Hannah
Jelinek: Migration and the Artist
By
Hannah Jelinek came to Liverpool from the Czech Republic in 2006. The
circumstances which precipitated her migration to the UK were political:
she didn’t agree with Czech politics; ‘corruption was horrible’;
she had loads of problems with politicians in the city of Libertz, where
she lived; and she provoked a public dispute with an important city judge
over her house, resulting in Hannah being legally deprived of her home.
As a result, she arrived with a single suitcase and her two daughters
(now aged 17 and 7).
‘You have to have friends to come to such a controversial and crazy
city as Liverpool!’ Those early friends who put her up for free
in their recording studio were musicians, some English, some Czech. This
hospitality was compromised by the presence of ‘loads of drugs’,
which frightened Hannah and made it difficult for her children to be there.
She spent four months in a squat, then found a job cleaning at a primary
school, which enabled her to move to her current flat. At the start her
lack of English was a barrier, compounding a feeling of isolation. She
said people in Liverpool have been helpful and nice to her. ‘Different
from the Czech Republic. This is a more free society.’
Hannah explained how her family had been a mixture of loving sport and
loving art, so making art began for her as a child. Her mother was a painter
and Director of a state gallery, as well as a World Champion sportswoman.

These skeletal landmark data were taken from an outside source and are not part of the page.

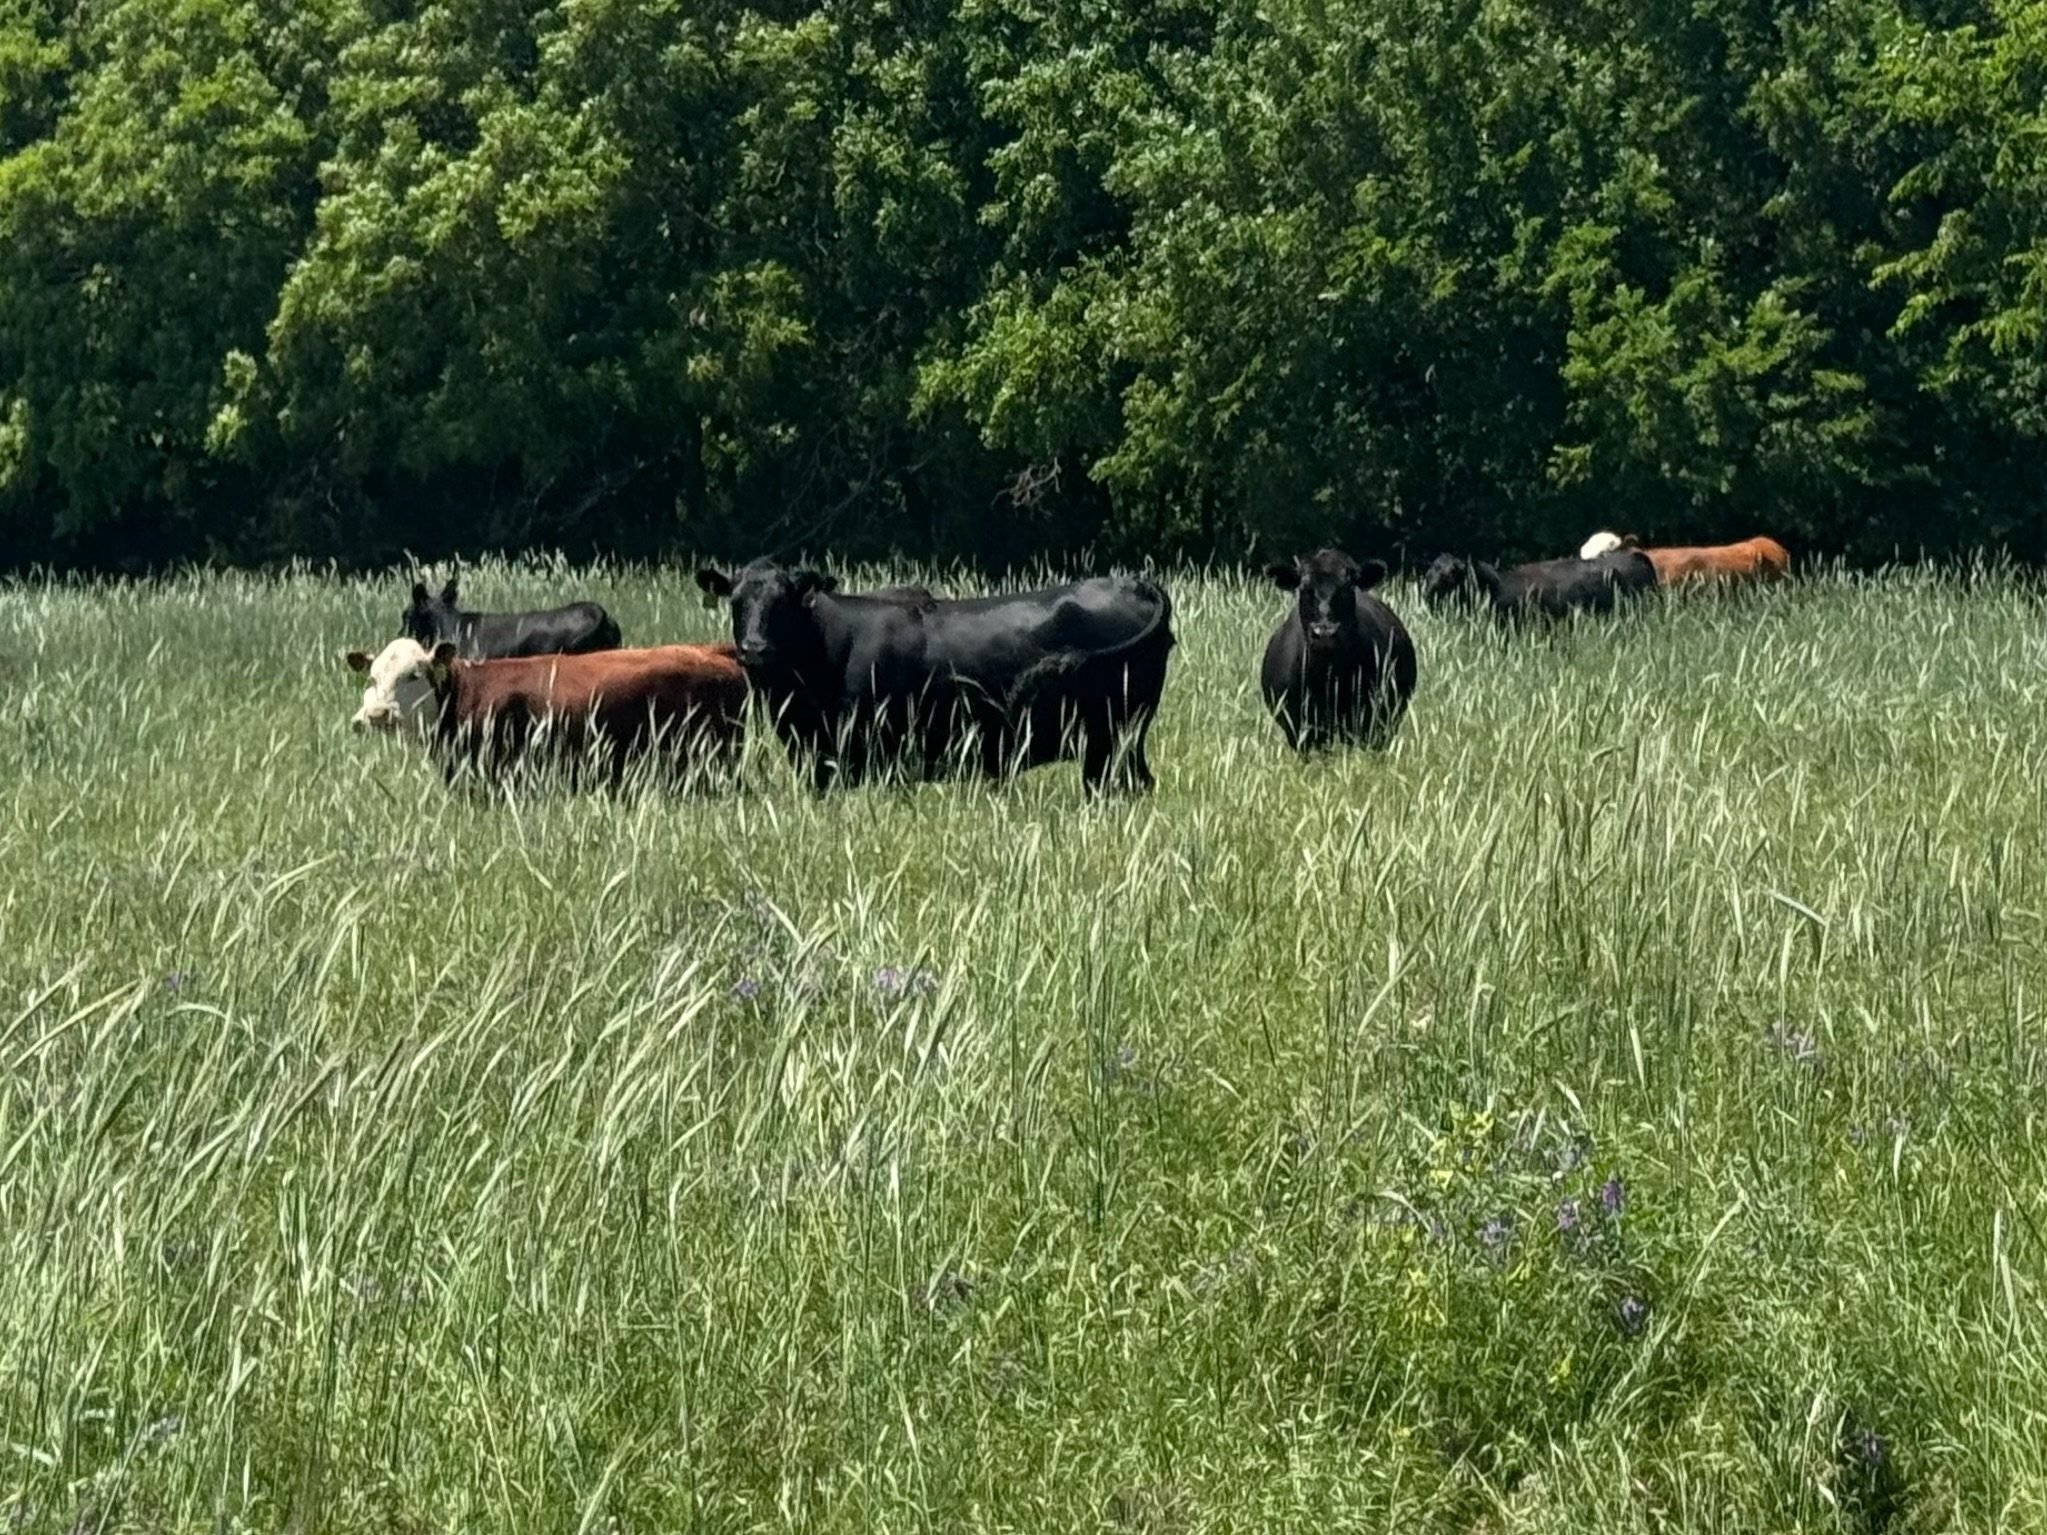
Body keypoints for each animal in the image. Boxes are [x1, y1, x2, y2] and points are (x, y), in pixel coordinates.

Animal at [693, 559, 1174, 793]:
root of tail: (1133, 583)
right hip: (1120, 741)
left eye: (784, 602)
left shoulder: (865, 756)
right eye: (736, 601)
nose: (754, 649)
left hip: (1110, 742)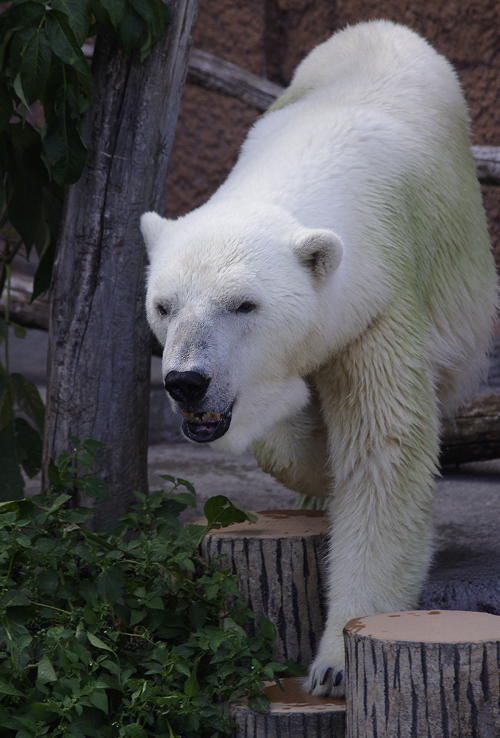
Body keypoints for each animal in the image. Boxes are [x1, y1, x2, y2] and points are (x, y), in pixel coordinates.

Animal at [140, 20, 496, 692]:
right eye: (163, 305)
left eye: (243, 305)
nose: (186, 382)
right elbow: (286, 433)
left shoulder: (378, 301)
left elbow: (383, 452)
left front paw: (332, 665)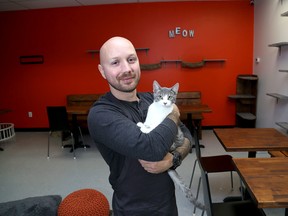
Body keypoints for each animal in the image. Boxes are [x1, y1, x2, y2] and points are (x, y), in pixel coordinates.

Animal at [137, 81, 205, 211]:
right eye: (160, 96)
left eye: (169, 97)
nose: (165, 102)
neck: (159, 110)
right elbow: (148, 122)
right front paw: (142, 124)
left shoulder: (163, 123)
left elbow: (154, 130)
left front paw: (146, 129)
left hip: (177, 137)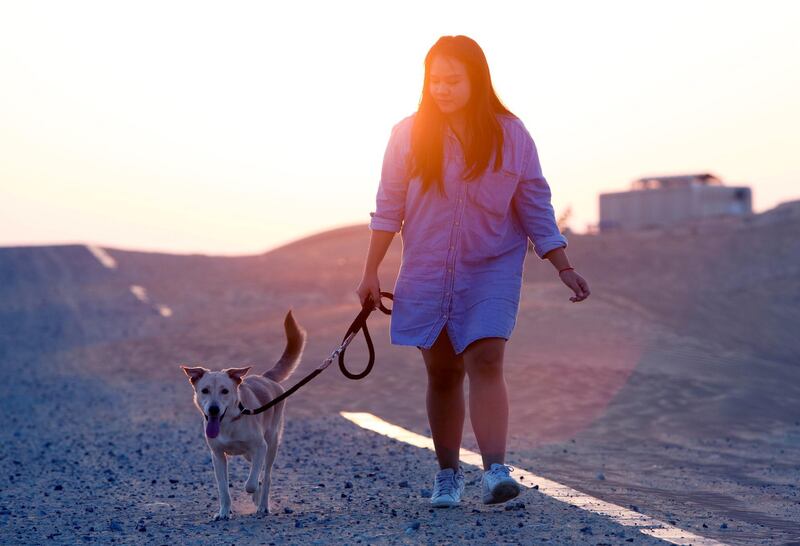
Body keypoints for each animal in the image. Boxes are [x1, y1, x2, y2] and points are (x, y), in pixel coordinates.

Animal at [181, 310, 306, 520]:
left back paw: (262, 505)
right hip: (251, 453)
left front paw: (253, 493)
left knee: (266, 475)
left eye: (225, 391)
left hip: (271, 444)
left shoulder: (260, 446)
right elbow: (223, 488)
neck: (228, 423)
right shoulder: (217, 455)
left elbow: (251, 483)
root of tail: (266, 378)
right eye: (205, 390)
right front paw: (224, 512)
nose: (213, 409)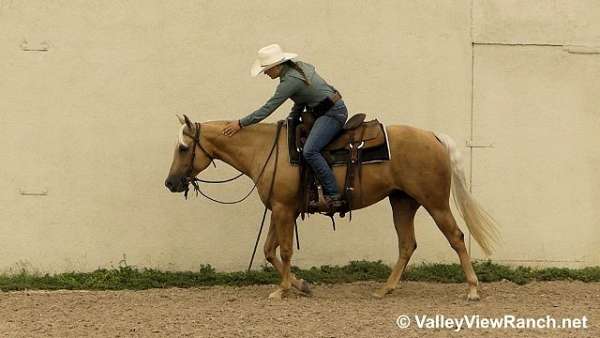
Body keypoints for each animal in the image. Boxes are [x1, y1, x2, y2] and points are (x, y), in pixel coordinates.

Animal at [164, 115, 496, 300]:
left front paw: (283, 290)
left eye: (183, 148)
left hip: (434, 202)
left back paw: (472, 289)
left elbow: (285, 250)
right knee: (407, 244)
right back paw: (385, 289)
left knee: (456, 238)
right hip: (402, 202)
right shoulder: (280, 209)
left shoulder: (283, 210)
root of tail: (433, 136)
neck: (265, 150)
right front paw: (301, 285)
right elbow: (270, 251)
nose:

Hannah later became a World Champion herself. Her father, who was an industrial
chemist by profession, made collages in his spare time. Her grandfather
was a sculptor who lived in Austria, and this location protected him:
he was the only surviving grandparent from the war. The rest of her relatives
of that generation lost their lives in the concentration camps as a result
of the policy of Jewish extermination in the country at the time. Hannah
has some of their photos on her living room wall.
When Hannah was ten (1981) her parents were sent to prison. Her father’s
job as production manager for an East Czech chemical factory producing
SEMTEX (possibly the most notorious and lethal of explosive materials)
made him both powerful and vulnerable. His position was very risky once
it was discovered his father was living in Austria, a capitalist country.
Because he was so important (he knew the recipe, the production process),
the government could not just sack him, they had to lock him up.
Hannah attended the Arts Academy in Prague, but it was so politically
controlled, there was no inspiration from teachers, just certain craft
skills to acquire. She quickly realised sculpture was her thing. ‘I
love wood most of all, because it’s a living material. You have
to respect it. It takes you by surprise, and I have to change my original
idea. It’s also the smell I love!’
Hannah works with other traditional sculptural materials, as well as
newer materials, such as cement, to produce mainly large scale work of
great power and eloquence.
In the Czech Republic artists work as designers to survive creatively
and to pay their bills; ‘because of this, public artists are considered
to be the best artists’. Hannah worked as a public artist in streets,
parks, cemeteries, playgrounds. She has not yet been involved in any projects
here.
Hannah admires ‘the freedom of ideas between different styles, age
groups, ethnic groups here. She applauds the fact that people have a general
overview of cultures of the world and appreciates ‘the non-conformist
approach to life in Liverpool’, that it’s ‘non-strict’.
‘In the rest of Europe it’s burdened with rules.’ She
finds in this a certain similarity to her own life.
She is conscious of the sense of burgeoning creativity and confidence
now.
She likes the way exhibitions are presented here: open to many, accessible
and varied (big and small). She has never seen exhibitions as well organised
and presented. Her own dream is to one day open her own gallery, focussing
on original materials and objects, not reproductions.
Hannah does feel part of Liverpool, though she hasn’t yet come across
a community with which she can identify. When I asked about the relationship
between her identity as a woman and as an artist, she roared with laughter
(she did this throughout our session) and replied, ‘All my life
I was considered as a man – very tough, no compromise. Always I
was forced to fight for something. Here I feel more feminine. It’s
more balanced here.’
‘Sculpture in the Czech Republic is historically considered “man’s
work”. Here there are no such problems: the tolerance is higher’.
She speculates on losing her identity as an artist as a result of all
this freedom!
‘My strongest inspiration was rebellion against something. In Liverpool
it will be worse, significantly worse, because here there’s much
more freedom. I don’t feel a reason to fight.’
Hannah thinks there is better education for children, with a higher level
of knowledge, in the Czech Republic; but there is also weaker social stability.
In general, women are more equal here than in Central or Eastern Europe.
Hiring a babysitter makes you ‘a bad mother’; ‘here
it is normal’! But she feels sorry for women who do not have time
to spend with their children, and the consequences for teenagers. More
than anything, she sees the high level of drug use/abuse as a major problem
in Liverpool and worries about how to ‘give my children basic rules
about life and so avoid these traps’.